The iOS app development user story he discussed in the interview is a recurring theme across his apps: “I seem to always find myself working with dates, date comparisons, whether I want to or not. I have another app on the store that's a running app. And so then that's not really dates, but it's more timers. Date comparisons and working with time is strangely complicated.”
Before using Pieces, Dan used Snippets Lab for Mac. He said, “It was about half of the functionality or maybe a quarter of the functionality” of Pieces. His repository was “blocks of code that helped me sort dates—or things that I like to use to deal with sorting and comparing time. And so, you know, these are either live in a project or they live in a file that I can reference back because once I switch frameworks or I work on a different project, I'll forget again how to do that.
Then I go back to falling into the trap of working with dates again–-I've forgotten. So I need to go back and open up my toolbox and look for what I need to do to remember how to do that. Because I don't. I don't work on only that all the time. And when you're context switching like that, it's too hard to just memorize everything. I don't think it's reasonable to expect a developer to do that.
So having some sort of a tool in your workflow that you can search, which is great with your app that's got this automatic tagging for the frameworks and what the code actually does. Super handy for me. It just speeds up what I'm looking for and knowing what I have–-because maybe I don't have a block of code that does that. I won't waste my time looking for something that I don't have.”
What Else the User Said
- Conversational Interface: “I played around with the copilot and I love that very familiar ChatGPT style. You know, kind of ask a question and I really like that it actually gave me an answer on how I was working on something. It spit out an answer that I needed, so that is very cool.”

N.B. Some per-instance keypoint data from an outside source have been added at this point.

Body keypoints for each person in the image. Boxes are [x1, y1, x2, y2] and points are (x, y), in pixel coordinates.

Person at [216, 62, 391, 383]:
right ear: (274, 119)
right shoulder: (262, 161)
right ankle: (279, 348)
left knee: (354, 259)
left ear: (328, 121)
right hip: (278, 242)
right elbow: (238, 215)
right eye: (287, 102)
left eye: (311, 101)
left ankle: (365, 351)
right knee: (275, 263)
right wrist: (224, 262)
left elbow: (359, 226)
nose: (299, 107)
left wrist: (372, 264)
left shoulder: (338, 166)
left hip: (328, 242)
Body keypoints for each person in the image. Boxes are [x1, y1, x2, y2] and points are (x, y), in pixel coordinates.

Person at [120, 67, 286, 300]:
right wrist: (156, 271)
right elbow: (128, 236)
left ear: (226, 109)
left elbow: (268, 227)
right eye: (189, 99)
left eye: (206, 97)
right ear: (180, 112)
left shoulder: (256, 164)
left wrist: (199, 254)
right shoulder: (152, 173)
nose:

- Searchable tags: “I can't think of any other platform I've used that I've had my searchable tags for my code. … The fact that it auto-generates this stuff is, to me, that blew me away.”
- Security and Privacy: “[I]t's so cool that it’s on-device … for people working in a security-sensitive or intellectual-property kind of environment, ... it's like, oh, that's very cool that you can't just send your code out to the world for storage or reference or anything.” Some people save API keys because they reuse them and Pieces will be able to identify sensitive information. The actual key will get flagged before you try to share it with someone or use it in your IDE. You'll get a little warning pop-up.
Conclusion
Each of the mobile-device ecosystems includes many different devices with different screen sizes, pixel densities, and OS versions. The complexity these differences add to development, testing, and maintenance is a strong justification for including Pieces as a tool for workflow integration with AI. Its intelligent management of snippets identifies and organizes which snippets are relevant to what devices and when and where they were used.

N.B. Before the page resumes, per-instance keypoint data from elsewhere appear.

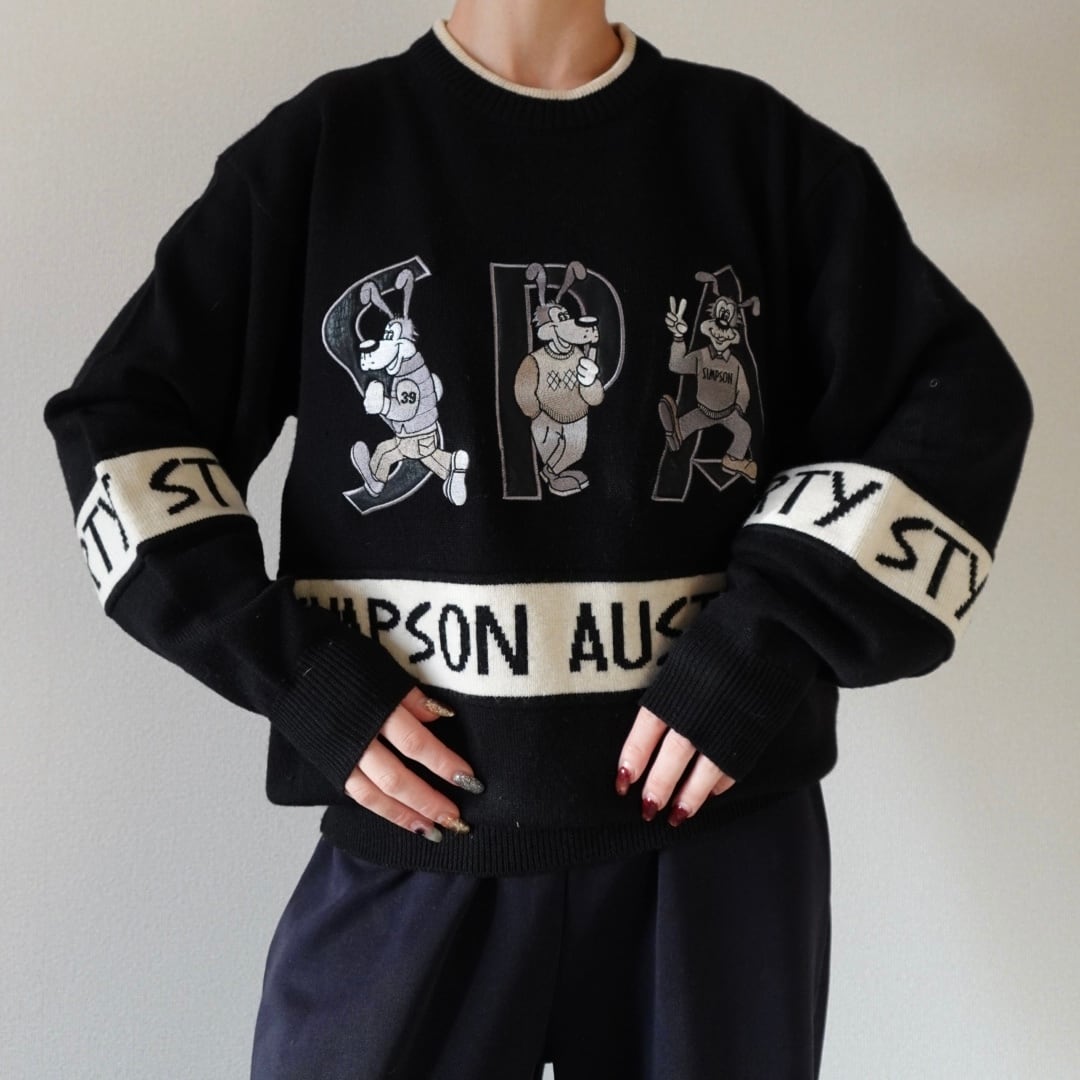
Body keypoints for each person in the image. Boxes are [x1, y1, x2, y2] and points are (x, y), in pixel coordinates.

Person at [41, 1, 1033, 1077]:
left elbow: (958, 410)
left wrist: (768, 639)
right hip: (423, 833)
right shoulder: (329, 150)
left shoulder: (760, 152)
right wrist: (300, 677)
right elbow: (123, 427)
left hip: (714, 855)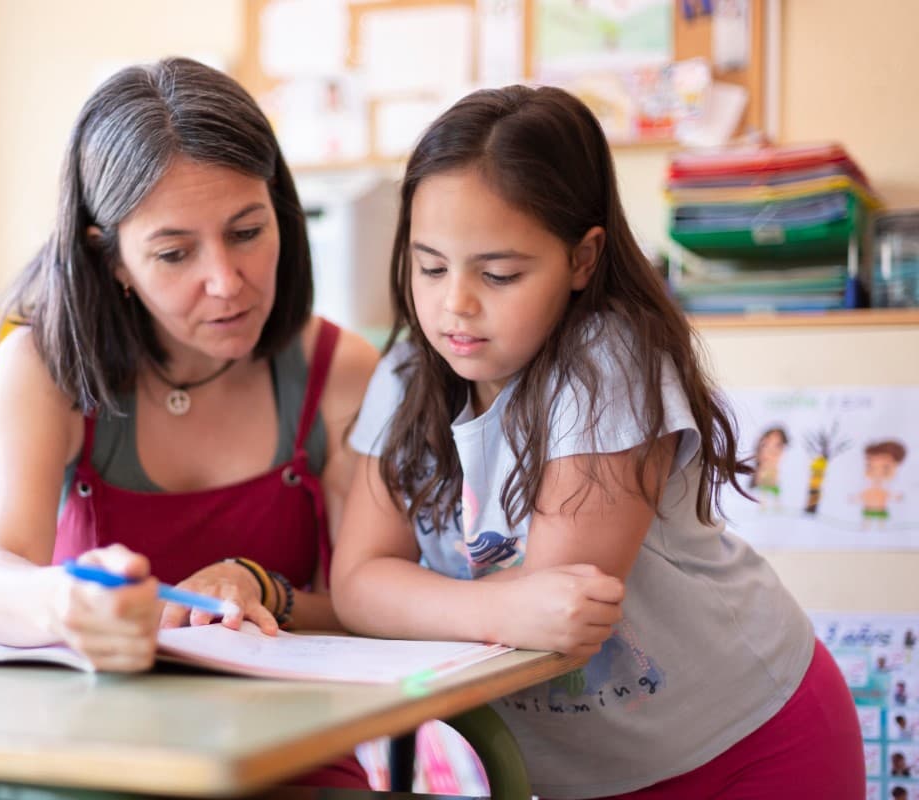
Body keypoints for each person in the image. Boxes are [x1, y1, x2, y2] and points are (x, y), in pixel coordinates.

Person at [330, 84, 865, 799]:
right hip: (586, 779)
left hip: (749, 744)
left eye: (498, 274)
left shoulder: (608, 360)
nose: (453, 303)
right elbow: (359, 582)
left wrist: (422, 600)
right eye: (430, 266)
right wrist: (491, 605)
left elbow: (558, 618)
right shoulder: (403, 374)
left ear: (582, 260)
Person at [0, 57, 377, 787]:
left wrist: (263, 587)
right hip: (94, 754)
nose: (225, 281)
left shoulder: (341, 373)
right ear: (113, 258)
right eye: (173, 253)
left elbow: (366, 605)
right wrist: (67, 604)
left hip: (295, 756)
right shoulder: (43, 369)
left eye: (248, 231)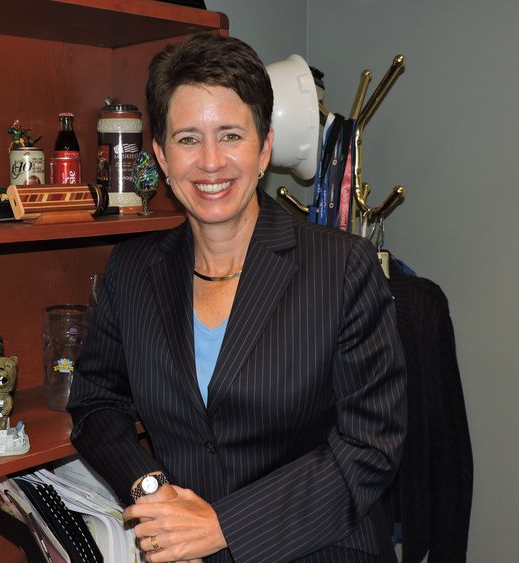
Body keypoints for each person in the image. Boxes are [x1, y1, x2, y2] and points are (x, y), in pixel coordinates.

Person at [67, 33, 406, 563]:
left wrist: (224, 524)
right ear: (159, 154)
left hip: (321, 546)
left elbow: (370, 448)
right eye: (185, 139)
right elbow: (94, 403)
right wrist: (150, 490)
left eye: (230, 135)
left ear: (264, 146)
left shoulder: (343, 268)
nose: (209, 162)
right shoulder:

The following quote from a user confirms the statements made in this post. Pieces’ advanced features gives it a special position among the numerous AI tools for mobile app development.

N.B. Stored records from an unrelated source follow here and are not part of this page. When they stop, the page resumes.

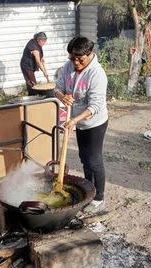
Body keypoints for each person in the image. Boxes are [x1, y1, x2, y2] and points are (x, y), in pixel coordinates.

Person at [55, 36, 108, 213]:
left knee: (94, 159)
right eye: (72, 58)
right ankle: (89, 190)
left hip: (94, 122)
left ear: (90, 54)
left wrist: (74, 121)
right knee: (84, 159)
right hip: (76, 122)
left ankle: (99, 197)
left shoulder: (97, 74)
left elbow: (95, 105)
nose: (76, 62)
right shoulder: (68, 66)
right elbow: (58, 87)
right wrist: (63, 96)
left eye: (80, 59)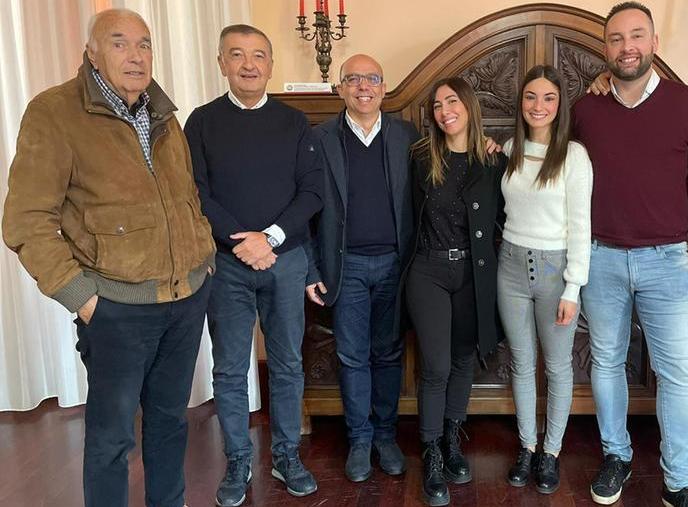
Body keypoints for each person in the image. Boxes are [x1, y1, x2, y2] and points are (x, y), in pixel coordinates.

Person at [2, 8, 215, 507]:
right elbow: (26, 221)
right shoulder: (54, 112)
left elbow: (186, 199)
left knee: (168, 425)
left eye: (144, 44)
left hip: (183, 300)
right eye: (120, 43)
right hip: (115, 310)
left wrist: (204, 264)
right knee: (111, 440)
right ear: (93, 52)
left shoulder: (162, 112)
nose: (136, 55)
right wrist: (84, 299)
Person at [573, 2, 688, 506]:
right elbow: (571, 176)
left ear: (655, 44)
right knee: (606, 361)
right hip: (601, 257)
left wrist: (662, 209)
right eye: (615, 38)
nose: (626, 46)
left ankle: (679, 481)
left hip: (666, 259)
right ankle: (617, 455)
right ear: (605, 48)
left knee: (678, 370)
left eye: (637, 36)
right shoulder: (585, 108)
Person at [184, 24, 323, 507]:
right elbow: (196, 193)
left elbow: (312, 192)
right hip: (227, 267)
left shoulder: (294, 122)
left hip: (285, 262)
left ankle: (286, 455)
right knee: (228, 368)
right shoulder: (201, 122)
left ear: (270, 64)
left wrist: (271, 238)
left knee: (286, 363)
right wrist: (240, 242)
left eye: (259, 55)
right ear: (221, 62)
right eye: (237, 55)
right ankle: (238, 460)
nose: (249, 64)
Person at [304, 54, 419, 482]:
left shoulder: (406, 136)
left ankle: (386, 436)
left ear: (383, 88)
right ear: (340, 89)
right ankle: (359, 439)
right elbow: (308, 211)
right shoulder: (320, 139)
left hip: (395, 263)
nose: (363, 86)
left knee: (388, 353)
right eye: (353, 79)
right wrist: (312, 268)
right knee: (352, 356)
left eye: (372, 79)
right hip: (345, 266)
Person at [407, 77, 507, 506]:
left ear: (468, 106)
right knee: (437, 365)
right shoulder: (420, 157)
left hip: (473, 270)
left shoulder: (492, 161)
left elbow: (505, 217)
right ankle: (430, 452)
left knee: (465, 358)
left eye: (452, 101)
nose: (444, 110)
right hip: (428, 269)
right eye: (436, 105)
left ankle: (451, 440)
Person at [497, 64, 592, 495]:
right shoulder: (512, 149)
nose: (539, 105)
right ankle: (527, 446)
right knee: (521, 362)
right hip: (510, 266)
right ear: (521, 103)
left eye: (548, 98)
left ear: (560, 105)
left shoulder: (574, 156)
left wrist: (573, 287)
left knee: (556, 366)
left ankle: (551, 452)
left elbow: (581, 227)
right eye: (531, 97)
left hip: (556, 271)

“Pieces is the most useful piece of AI, machine learning, you know, whatever you want to call it, to me so far… because one thing in researching AI, as I've been doing the last few months, is I want to use this to make my work more efficient, … I guess my answer is, what I've seen you guys do is the best integration to my daily life that I have yet to see from any sort of machine learning and artificial intelligence [tool]—to my software development life.”